Prof Richard Rawlings, who serves on the Welsh advisory committee of the Law Commission, told BBC Radio Wales the 2017 Wales Act "carries the seeds of its own destruction".
Devolution principles set out by the Silk Commission had been "chipped away" through the process of passing the law.
The UK Government's Wales Office declined to comment.
UK ministers pledged to deliver a "lasting" devolution settlement, with Welsh Secretary Alun Cairns saying he wanted to end the "constant squabbles over where power lies".
'Backward-looking'
The legislation gives the assembly new powers over income tax, transport, energy, and its own elections.
The act also moves to a "reserved powers" model, by which power is assumed to be devolved in all matters except those specifically retained by Westminster and Whitehall.
But some politicians in Wales have claimed the list of reservations is too long and "claws back" power in some areas.
Mr Rawlings told the Sunday Supplement programme: "I think that you could be looking at another Wales Bill in the next UK parliament.
"You see a backward-looking approach by Whitehall trying to base the new system on an old set of powers.
"You see an elite and closed form of constitution making - you see an excessive fragmentation of powers in the arrangement that's delivered.
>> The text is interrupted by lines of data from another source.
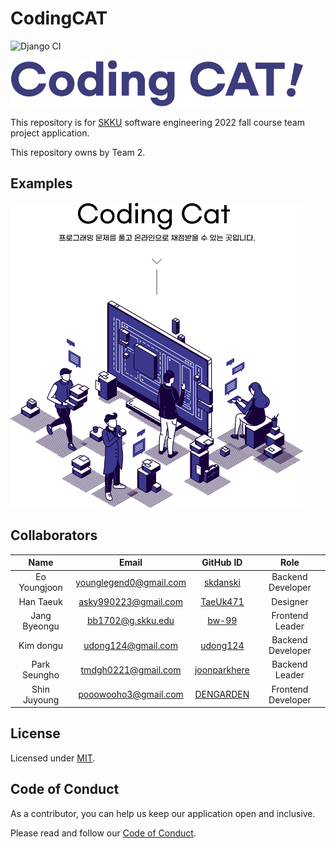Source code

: # CodingCAT

![Django CI](https://github.com/skkuse/2022fall_41class_team2/actions/workflows/django.yml/badge.svg)

![thumbnail](docs/thumbnail.png)

This repository is for [SKKU](https://www.skku.edu/eng/) software engineering 2022 fall course team project application.

This repository owns by Team 2.

## Examples

![main page](docs/main-page.png)

## Collaborators

|Name|        Email         |                    GitHub ID                    |        Role        |
|:---:|:--------------------:|:-----------------------------------------------:|:------------------:|
|Eo Youngjoon|younglegend0@gmail.com|     [skdanski](https://github.com/skdanski)     | Backend Developer  |
|Han Taeuk| asky990223@gmail.com |         [TaeUk471](https://github.com/TaeUk471)         |      Designer      |
|Jang Byeongu|  bb1702@g.skku.edu   |        [bw-99](https://github.com/bw-99)        |  Frontend Leader   |
|Kim dongu|  udong124@gmail.com  |     [udong124](https://github.com/udong124)     | Backend Developer  |
|Park Seungho| tmdgh0221@gmail.com  | [joonparkhere](https://github.com/joonparkhere) |   Backend Leader   |
|Shin Juyoung| pooowooho3@gmail.com |    [DENGARDEN](https://github.com/DENGARDEN)    | Frontend Developer |

## License

Licensed under [MIT](https://opensource.org/licenses/MIT).

## Code of Conduct

As a contributor, you can help us keep our application open and inclusive.

Please read and follow our [Code of Conduct](CODE_OF_CONDUCT).
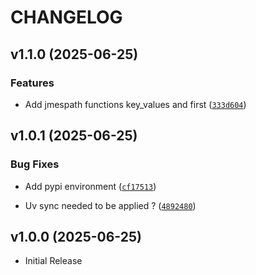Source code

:# CHANGELOG

<!-- version list -->

## v1.1.0 (2025-06-25)

### Features

- Add jmespath functions key_values and first
  ([`333d604`](https://github.com/ademmers/json-assertion/commit/333d604364f184e900675b9f96701db7c4da72da))


## v1.0.1 (2025-06-25)

### Bug Fixes

- Add pypi environment
  ([`cf17513`](https://github.com/ademmers/json-assertion/commit/cf17513ac1e37eb27701ea9c0ebb434de7329674))

- Uv sync needed to be applied ?
  ([`4892480`](https://github.com/ademmers/json-assertion/commit/489248039553f2600b641b07695dd93ee305820d))


## v1.0.0 (2025-06-25)

- Initial Release
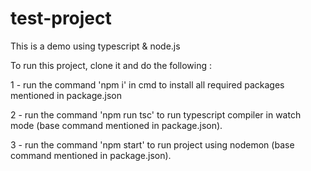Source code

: # test-project

This is a demo using typescript & node.js

To run this project, clone it and do the following :

1 - run the command 'npm i' in cmd to install all required packages mentioned in package.json

2 - run the command 'npm run tsc' to run typescript compiler in watch mode (base command mentioned in package.json).

3 - run the command 'npm start' to run project using nodemon (base command mentioned in package.json).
"In a sense there is a basic lack of constitutional vision that has run all the way through the last 20-25 years of Welsh devolution.
"Because of that lack of constitutional vision in the legislation, we have to keep revisiting (the settlement)."
Mr Rawlings said the Silk Commission's attempt to outline a set of principles for Welsh devolution had been "chipped away at through deals, through technicalities and through machinations in the background".
"So that some very high hopes that we had right at the beginning of the process leading up to the Wales Act have in so many ways been disappointed," he said.
The professor said he also thought there would be pressure for a separate Welsh legal jurisdiction, and Brexit would have an impact through different policies on matters currently handled at EU level, such as agriculture.
He argued for "moving Wales closer to the kind of situation that we see in Scotland", which had a reserved powers model with fewer exceptions.